PROVIDED TEXT ▸
□ □ □ □
The last 12 months have seen huge successes, with Star Wars: The Last Jedi and Beauty and the Beast raking in more than half a billion dollars each at home.

Wonder Woman and several Marvel superhero movies including Guardians of the Galaxy Vol 2 and Thor: Ragnarok also have more than pulled their weight.

But the handful of hits has masked a decline of almost six percent on the year to 1.2 billion tickets sold, the lowest total since 1992, according to Box Office Mojo.

It’s all a stark contrast to the heyday of 2002, the busiest year since annual totals were first counted in 1980, when moviegoers bought 337 million more tickets than they did last year.

The cash registers are still ringing, with total domestic gross a shade over $11 billion in 2017 – boosted by outsize contributions in December from the eighth Star Wars installment and comedy reboot Jumanji: Welcome to the Jungle.

That’s only a small drop from the 2016 record of $11.4 billion; generally for the past five years, the trend has been upward.

But when it comes to assessing future trends, attendance is a better bellwether than box office receipts, which can be affected by spikes in ticket prices and temporary trends like a jump in expensive IMAX screenings.

Analysts have pointed out that there were no original titles among the top 10 grossing films in the domestic chart last year and worry that studios are overly reliant on reboots and franchises, which can be a turn-off.

Instead of going to the movies, significantly more consumers are staying at home and benefiting from the burgeoning offer from streaming services like Netflix, Amazon and Hulu.

“With more options for entertainment available on more platforms and via more devices than at any time in our history, of course attendance in movie theaters is down and that is to be expected due to the ever increasing level of small screen competition,” he told AFP.

“That said, the third $11 billion year at the North American box office with revenues down just 2.3 percent versus 2016 is actually an indicator that the big screen experience is still a viable and essential part of the entertainment diet.”

The latest movie theater figures come with streaming services offering more original movies than ever, and unlimited viewing for the monthly price of a single cinema ticket.

The television content produced by the on-demand internet streamers has long been admired, but their feature-length output is beginning to turn heads too, with Netflix receiving three Golden Globes nominations in movie categories.

The Amazon Studios-funded Manchester By The Sea won two Oscars and a Golden Globe in 2017 and Netflix has responded by scheduling 80 original films for release in 2018.

In a sign of its increasing influence and deep pockets, Netflix’s recent original movie Bright reportedly cost $90 million and starred Hollywood A-listers Will Smith and Joel Edgerton.

The David Ayers movie received almost universally bad reviews but it was still seen by 11 million US viewers across its first weekend, according to Nielsen estimates first reported by Variety magazine.

Last month, Disney – the largest of Hollywood’s “big six” traditional movie giants – began the fightback with a $52 billion acquisition of rival studio Fox, becoming a majority shareholder in Hulu in the process.
□ □ □ □
TASK ITEM ▸ Copy everything from "Last month, Disney" down to "in the process." in the box office text, switching "acquisition" to "purchase".

RECORDED INFORMATION ▸
□ □ □ □
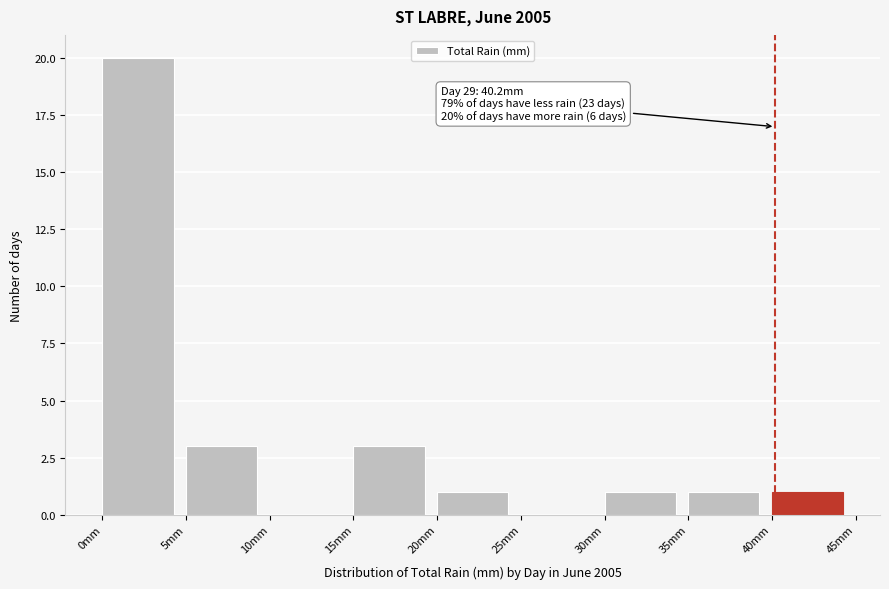

Over which range of the x-axis is the bar tallest?

0 to 5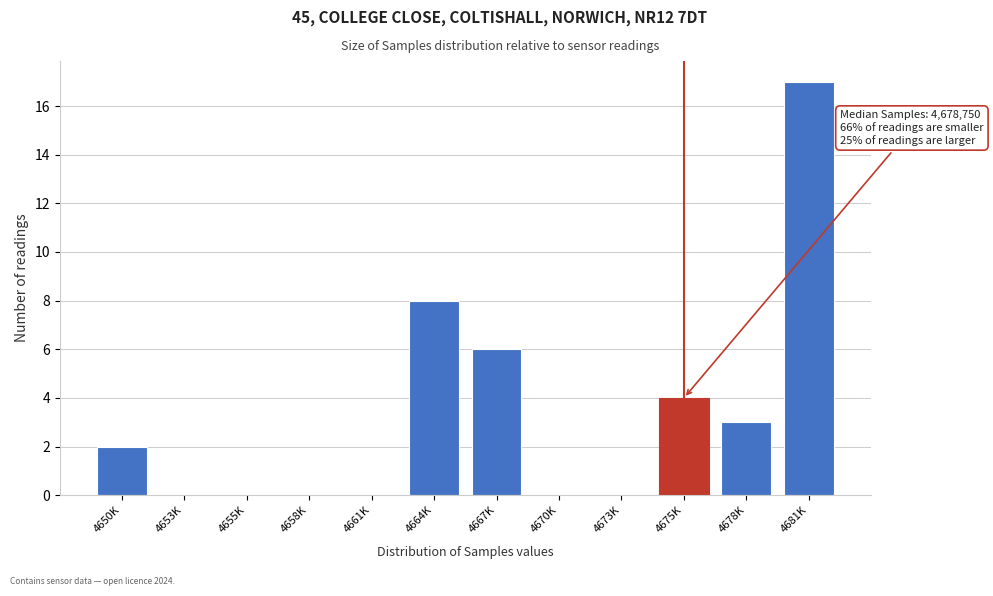

Reading left to right, what are all the values shown in this chart?

4650K=2	4653K=0	4655K=0	4658K=0	4661K=0	4664K=8	4667K=6	4670K=0	4673K=0	4675K=4	4678K=3	4681K=17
□ □ □ □
RESPONSE AREA ▸
Last month, Disney – the largest of Hollywood’s “big six” traditional movie giants – began the fightback with a $52 billion purchase of rival studio Fox, becoming a majority shareholder in Hulu in the process.